Le CESE suggère également un calendrier scolaire avec deux zones de vacances, une alternance de 7 semaines de cours et 2 semaines de repos, et le maintien des 8 semaines d’été et appelle à renforcer les moyens pour améliorer le bien-être des enfants et les conditions de travail des personnels éducatifs.


3.    Mobiliser des leviers pour agir sur la santé et le bien-être 
Le CESE rappelle l’importance du lien à la nature pour la santé et le bien-être des enfants. Il recommande que chaque enfant ait accès à des espaces naturels, participe à des activités de plein air et bénéficie d’au moins un séjour en classe découverte par cycle scolaire.
Le CESE recommande au Gouvernement de lancer une campagne nationale et locale pour sensibiliser au rôle essentiel du sommeil et aux facteurs qui nuisent à sa qualité et à sa durée, avec des messages adaptés à tous les publics. Le CESE recommande également que chaque projet d’école et d’établissement prenne en compte les besoins de repos et de calme au cours de la journée et que des temps dédiés soient systématiquement prévus.
Le CESE recommande de soutenir financièrement les acteurs pour mettre en place une tarification sociale favorisant l’accès aux activités sportives. Il propose d’étendre et revaloriser le dispositif Pass’Sport, en incluant les associations sportives des écoles et établissements scolaires.

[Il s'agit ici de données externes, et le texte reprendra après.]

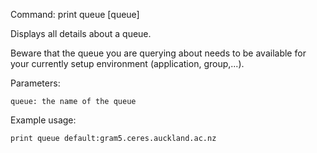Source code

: Command: print queue [queue]

Displays all details about a queue.

Beware that the queue you are querying about needs to be available for your currently setup environment (application, group,...).

Parameters:

	queue: the name of the queue
    
Example usage:

    print queue default:gram5.ceres.auckland.ac.nz
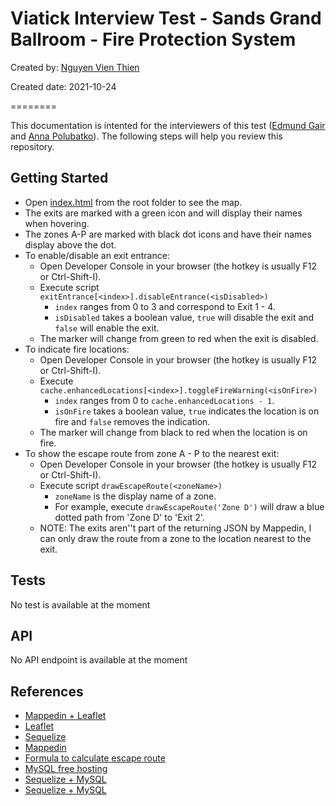 # Viatick Interview Test - Sands Grand Ballroom - Fire Protection System

Created by: [Nguyen Vien Thien](mailto:farsky_vt@yahoo.com)

Created date: 2021-10-24

========

This documentation is intented for the interviewers of this test ([Edmund Gair](mailto:edmund@viatick.com) and [Anna Polubatko](mailto:anna@viatick.com)). The following steps will help you review this repository.

## Getting Started
- Open [index.html](index.html) from the root folder to see the map.
- The exits are marked with a green icon and will display their names when hovering.
- The zones A-P are marked with black dot icons and have their names display above the dot.
- To enable/disable an exit entrance:
  - Open Developer Console in your browser (the hotkey is usually F12 or Ctrl-Shift-I).
  - Execute script `exitEntrance[<index>].disableEntrance(<isDisabled>)`
    - `index` ranges from 0 to 3 and correspond to Exit 1 - 4.
    - `isDisabled` takes a boolean value, `true` will disable the exit and `false` will enable the exit.
  - The marker will change from green to red when the exit is disabled.
- To indicate fire locations:
  - Open Developer Console in your browser (the hotkey is usually F12 or Ctrl-Shift-I).
  - Execute `cache.enhancedLocations[<index>].toggleFireWarning(<isOnFire>)`
    - `index` ranges from 0 to `cache.enhancedLocations - 1`.
    - `isOnFire` takes a boolean value, `true` indicates the location is on fire and `false` removes the indication.
  - The marker will change from black to red when the location is on fire.
- To show the escape route from zone A - P to the nearest exit:
  - Open Developer Console in your browser (the hotkey is usually F12 or Ctrl-Shift-I).
  - Execute script `drawEscapeRoute(<zoneName>)`
    - `zoneName` is the display name of a zone.
    - For example, execute `drawEscapeRoute('Zone D')` will draw a blue dotted path from 'Zone D' to 'Exit 2'.
  - NOTE: The exits aren''t part of the returning JSON by Mappedin, I can only draw the route from a zone to the location nearest to the exit.

## Tests
No test is available at the moment

## API
No API endpoint is available at the moment

## References
- [Mappedin + Leaflet](https://github.com/davemuir/stoBU/tree/49ced477ffc5cc8ea77a1728333b2839115cb7e7/public/mappedin_api)
- [Leaflet](https://leafletjs.com/reference-1.7.1.html)
- [Sequelize](https://sequelize.org/)
- [Mappedin](https://github.com/MappedIn/platform-api)
- [Formula to calculate escape route](https://www.omnicalculator.com/math/hypotenuse)
- [MySQL free hosting](https://www.freesqldatabase.com/)
- [Sequelize + MySQL](https://www.esparkinfo.com/node-js-with-mysql-using-sequelize-express.html)
- [Sequelize + MySQL](https://www.bezkoder.com/node-js-express-sequelize-mysql/)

4.    Assurer une gouvernance claire et des moyens adaptés pour les acteurs des temps de l’enfant
Le CESE recommande de réhabiliter et renforcer le projet éducatif territorial (PEDT) en l’intégrant au volet éducation des Conventions Territoriales Globales (CTG) pour assurer une coordination efficace des acteurs éducatifs, avec un financement garanti par l’État.
Le CESE propose la création d’un service public de la continuité éducative (SPCE), chargé de réaliser un diagnostic local des besoins et de planifier les actions en lien avec le projet éducatif territorial. Ce dispositif doit favoriser la coopération entre tous les acteurs éducatifs et être coordonné à l’échelle nationale.
Le CESE préconise un effort budgétaire et pérenne de l’Etat et de la Sécurité sociale pour assurer des politiques publiques au service des droits et des besoins des enfants.

 

Les rapporteurs

Dominique Gallet est membre du CESE au titre des salariés, désignée par la Confédération générale du travail (CGT). Professeur de lycée professionnel, elle est conseillère confédérale à la CGT et siège au sein du Groupe CGT. Bernadette Groison est membre du CESE au titre des salariés, désignée par la Fédération syndicale unitaire (FSU). Professeur des écoles et ancienne secrétaire générale de la FSU, elle siège au sein du Groupe Alternatives sociales et écologiques. Evanne Jeanne-Rose est membre du CESE au titre de la cohésion sociale et territoriale et de la vie associative, désigné par le Comité pour les relations nationales et internationales de jeunesse et d’éducation populaire (Cnajep). Animateur pédagogique et vice-président de l’Union nationale pour l’habitat des jeunes, il siège au sein du Groupe des Organisations étudiantes et des mouvements de jeunesse. 
L’avis a été voté à l’unanimité avec 131 voix pour.